I think in Portland, there’s many, many reasons why the sort of shine came off the apple for us when it came to being this biking utopia city or having that really strong brand. I never said this before, but we got high off our own supply. We got so navel-gazey and just so into ourselves. And I’ll fully admit that I was part of that, in a sense of: I think we just got complacent.
We started to think we were so cool and we were so bikey that we just maybe stopped looking at the fundamentals and stopped working hard and stopped being grateful and really working with intention to keep moving the needle maybe. I think that was part of it.
I actually remember being at a certain event and actually that thought crossed my mind. I’m like, there’s just a lot of patting ourselves on the back at this event. This feels really weird. I feel like we totally jumped the shark, but I think that’s one part of it: is that we got complacent, and we stopped really working on the fundamentals.
Karabaic: I will say, I think almost anybody would say that Portland bikers love to congratulate ourselves.
Maus: Yes. The “Portland high five” — hitting ourselves on the back.
Karabaic: I feel like it’s impossible to not ask this, but I keep saying to people that I feel like you might be in the future running for elected office, but you don’t know it yet. You have reported on local politics, especially like Portland City Council and Metro regional government for so many years. Do you think there’s a possibility your next act would be seeking elected office?
Maus: I don’t think so right now. I’ve thought about it. I really do like politics from a strategic point of view, just the sort of game. But personally, I just don’t know if that’s where I can have the most value for the community, honestly. I never rule anything out, and I would never say never.
Karabaic: You’ve been doing it day and night for two decades. What does this hiatus look like for you practically?
Maus: It’s been very, very weird. I mean, it’s already kind of like a brain fog thing just to stop and let go of the rope.
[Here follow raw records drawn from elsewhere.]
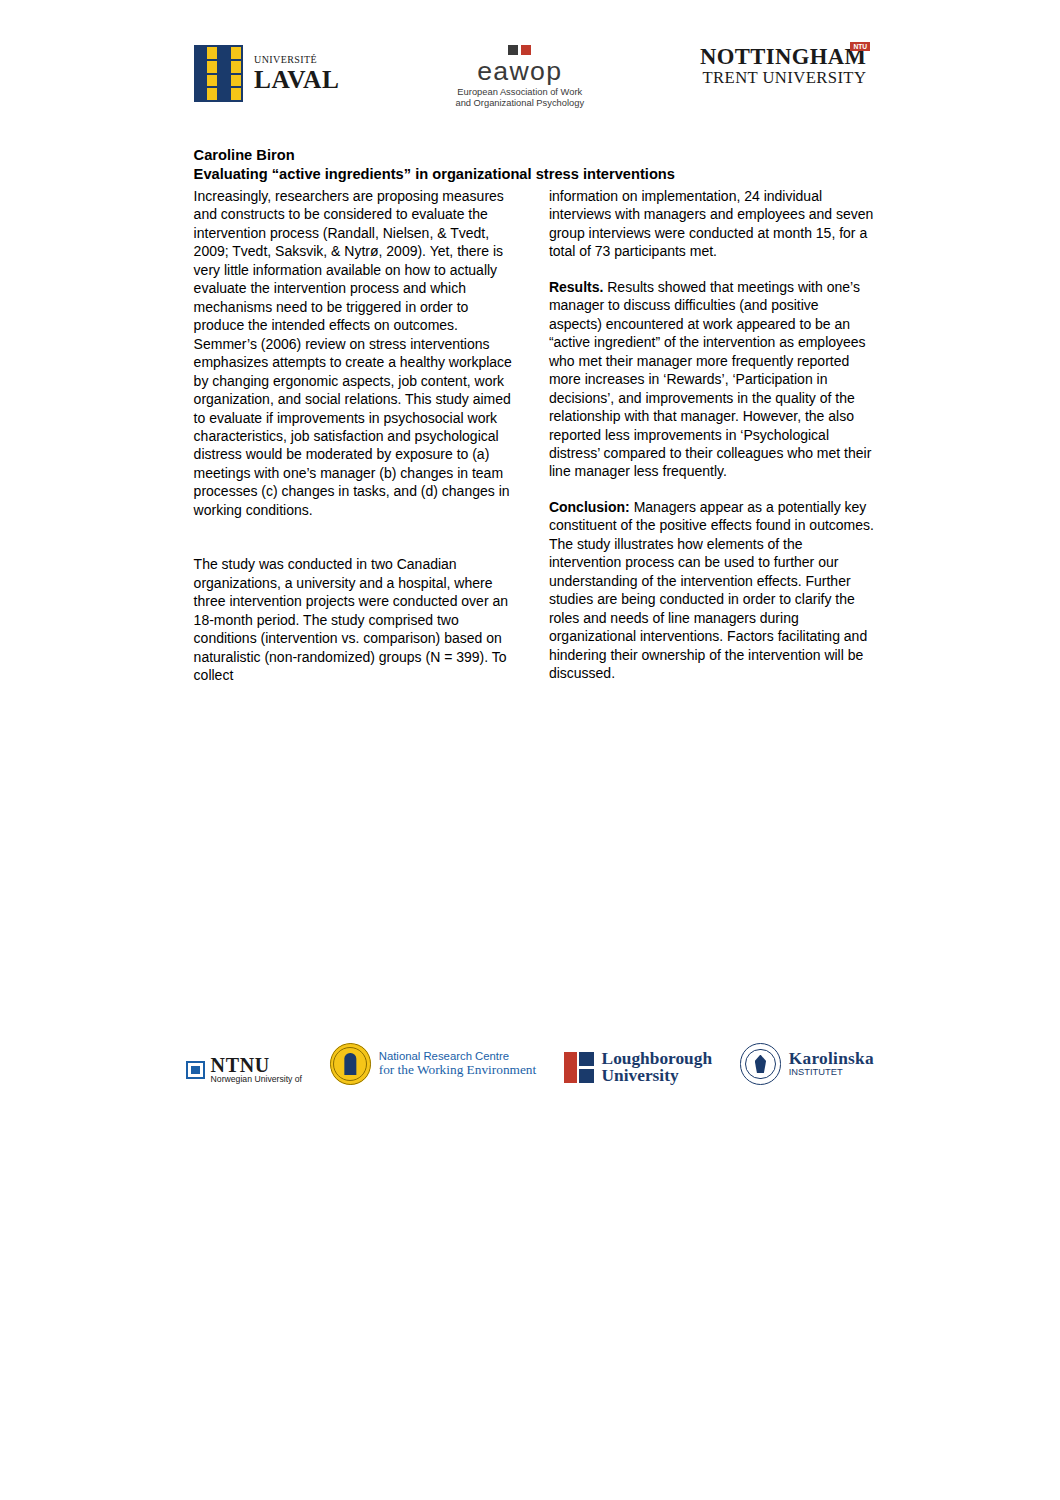UNIVERSITÉ
LAVAL
eawop
European Association of Work
and Organizational Psychology
NTU
NOTTINGHAM
TRENT UNIVERSITY
Caroline Biron
Evaluating “active ingredients” in organizational stress interventions
Increasingly, researchers are proposing measures and constructs to be considered to evaluate the intervention process (Randall, Nielsen, & Tvedt, 2009; Tvedt, Saksvik, & Nytrø, 2009). Yet, there is very little information available on how to actually evaluate the intervention process and which mechanisms need to be triggered in order to produce the intended effects on outcomes. Semmer’s (2006) review on stress interventions emphasizes attempts to create a healthy workplace by changing ergonomic aspects, job content, work organization, and social relations. This study aimed to evaluate if improvements in psychosocial work characteristics, job satisfaction and psychological distress would be moderated by exposure to (a) meetings with one’s manager (b) changes in team processes (c) changes in tasks, and (d) changes in working conditions.
The study was conducted in two Canadian organizations, a university and a hospital, where three intervention projects were conducted over an 18-month period. The study comprised two conditions (intervention vs. comparison) based on naturalistic (non-randomized) groups (N = 399). To collect
information on implementation, 24 individual interviews with managers and employees and seven group interviews were conducted at month 15, for a total of 73 participants met.
Results. Results showed that meetings with one’s manager to discuss difficulties (and positive aspects) encountered at work appeared to be an “active ingredient” of the intervention as employees who met their manager more frequently reported more increases in ‘Rewards’, ‘Participation in decisions’, and improvements in the quality of the relationship with that manager. However, the also reported less improvements in ‘Psychological distress’ compared to their colleagues who met their line manager less frequently.
Conclusion: Managers appear as a potentially key constituent of the positive effects found in outcomes. The study illustrates how elements of the intervention process can be used to further our understanding of the intervention effects. Further studies are being conducted in order to clarify the roles and needs of line managers during organizational interventions. Factors facilitating and hindering their ownership of the intervention will be discussed.
NTNU
Norwegian University of
National Research Centre
for the Working Environment
Loughborough
University
Karolinska
INSTITUTET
I have this vision in my head of like skiing behind a boat for some reason and I’m holding this rope, but I feel like that’s the kind of image I think of when I think of Bike Portland sometimes. I’m holding this rope and I just can’t let it go and it’s tugging me. I’ve never really let go of the rope. I mean, even when I took vacations, my family would be sleeping and I would wake up early, open up my laptop and have to check in and write posts. I was just so consumed by it.
This last week’s been the first time where I just dropped it all. I just said, “I’m done. I’m just not going to hold onto this anymore.” The hardest thing about doing something like this for so long and doing it the way I did was that you’re just on this treadmill and I can’t, it’s hard to do anything else unless I just get off and create space and look back at it from a distance.
Karabaic: That was Jonathan Maus, founder and publisher of BikePortland.org, who recently announced he’s taking a hiatus after more than 20 years.
BikePortland.org celebrates 20 years with a community event on May 13 at Migration Brewing.